> **Dataset records**
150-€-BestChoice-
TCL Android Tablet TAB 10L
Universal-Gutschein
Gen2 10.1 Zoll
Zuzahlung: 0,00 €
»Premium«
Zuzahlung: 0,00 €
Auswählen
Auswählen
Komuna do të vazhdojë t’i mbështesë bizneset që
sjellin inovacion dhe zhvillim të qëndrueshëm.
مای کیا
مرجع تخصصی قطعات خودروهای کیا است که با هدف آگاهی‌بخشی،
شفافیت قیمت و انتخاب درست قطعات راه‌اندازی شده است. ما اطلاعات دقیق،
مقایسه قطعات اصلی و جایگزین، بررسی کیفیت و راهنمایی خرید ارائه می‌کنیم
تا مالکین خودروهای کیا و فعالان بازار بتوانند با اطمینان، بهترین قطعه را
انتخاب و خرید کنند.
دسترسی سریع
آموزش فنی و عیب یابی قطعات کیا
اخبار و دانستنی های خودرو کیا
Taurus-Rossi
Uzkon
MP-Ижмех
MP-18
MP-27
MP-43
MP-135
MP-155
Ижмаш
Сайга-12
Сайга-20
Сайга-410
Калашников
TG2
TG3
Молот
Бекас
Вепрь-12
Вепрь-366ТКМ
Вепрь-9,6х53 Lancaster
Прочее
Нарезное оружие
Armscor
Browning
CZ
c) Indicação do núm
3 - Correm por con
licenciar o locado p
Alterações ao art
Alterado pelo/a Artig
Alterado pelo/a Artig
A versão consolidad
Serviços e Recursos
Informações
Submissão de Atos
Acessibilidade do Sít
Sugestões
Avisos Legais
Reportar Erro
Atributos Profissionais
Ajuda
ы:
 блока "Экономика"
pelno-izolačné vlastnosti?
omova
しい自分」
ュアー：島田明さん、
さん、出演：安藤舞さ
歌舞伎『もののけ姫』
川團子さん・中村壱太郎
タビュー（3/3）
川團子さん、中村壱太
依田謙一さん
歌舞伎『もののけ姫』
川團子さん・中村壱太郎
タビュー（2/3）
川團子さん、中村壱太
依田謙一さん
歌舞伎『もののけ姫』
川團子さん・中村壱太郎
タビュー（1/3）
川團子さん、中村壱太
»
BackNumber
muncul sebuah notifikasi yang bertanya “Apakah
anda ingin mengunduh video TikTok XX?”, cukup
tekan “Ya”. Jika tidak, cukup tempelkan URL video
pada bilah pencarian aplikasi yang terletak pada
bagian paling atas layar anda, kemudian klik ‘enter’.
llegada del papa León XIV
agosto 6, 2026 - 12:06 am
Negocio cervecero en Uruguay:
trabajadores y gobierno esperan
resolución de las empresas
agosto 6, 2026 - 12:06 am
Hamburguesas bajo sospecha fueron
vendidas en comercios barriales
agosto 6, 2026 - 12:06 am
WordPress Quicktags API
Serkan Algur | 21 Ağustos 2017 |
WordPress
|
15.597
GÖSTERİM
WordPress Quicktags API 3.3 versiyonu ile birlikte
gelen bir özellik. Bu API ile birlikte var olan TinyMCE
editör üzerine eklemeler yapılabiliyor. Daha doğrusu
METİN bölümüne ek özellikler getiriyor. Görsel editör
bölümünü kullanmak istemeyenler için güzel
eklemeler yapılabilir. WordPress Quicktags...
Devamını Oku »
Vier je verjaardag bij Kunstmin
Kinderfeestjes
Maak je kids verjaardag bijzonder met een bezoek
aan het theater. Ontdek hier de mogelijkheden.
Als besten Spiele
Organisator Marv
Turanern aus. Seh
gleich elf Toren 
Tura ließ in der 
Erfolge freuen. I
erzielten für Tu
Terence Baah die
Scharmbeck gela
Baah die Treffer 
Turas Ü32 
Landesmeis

> **What is being asked**
Only the lines from the one containing "muncul sebuah notifikasi" through the end of the material should be reproduced, exactly, with both ends included.

> **Expected answer**
muncul sebuah notifikasi yang bertanya “Apakah
anda ingin mengunduh video TikTok XX?”, cukup
tekan “Ya”. Jika tidak, cukup tempelkan URL video
pada bilah pencarian aplikasi yang terletak pada
bagian paling atas layar anda, kemudian klik ‘enter’.
llegada del papa León XIV
agosto 6, 2026 - 12:06 am
Negocio cervecero en Uruguay:
trabajadores y gobierno esperan
resolución de las empresas
agosto 6, 2026 - 12:06 am
Hamburguesas bajo sospecha fueron
vendidas en comercios barriales
agosto 6, 2026 - 12:06 am
WordPress Quicktags API
Serkan Algur | 21 Ağustos 2017 |
WordPress
|
15.597
GÖSTERİM
WordPress Quicktags API 3.3 versiyonu ile birlikte
gelen bir özellik. Bu API ile birlikte var olan TinyMCE
editör üzerine eklemeler yapılabiliyor. Daha doğrusu
METİN bölümüne ek özellikler getiriyor. Görsel editör
bölümünü kullanmak istemeyenler için güzel
eklemeler yapılabilir. WordPress Quicktags...
Devamını Oku »
Vier je verjaardag bij Kunstmin
Kinderfeestjes
Maak je kids verjaardag bijzonder met een bezoek
aan het theater. Ontdek hier de mogelijkheden.
Als besten Spiele
Organisator Marv
Turanern aus. Seh
gleich elf Toren 
Tura ließ in der 
Erfolge freuen. I
erzielten für Tu
Terence Baah die
Scharmbeck gela
Baah die Treffer 
Turas Ü32 
Landesmeis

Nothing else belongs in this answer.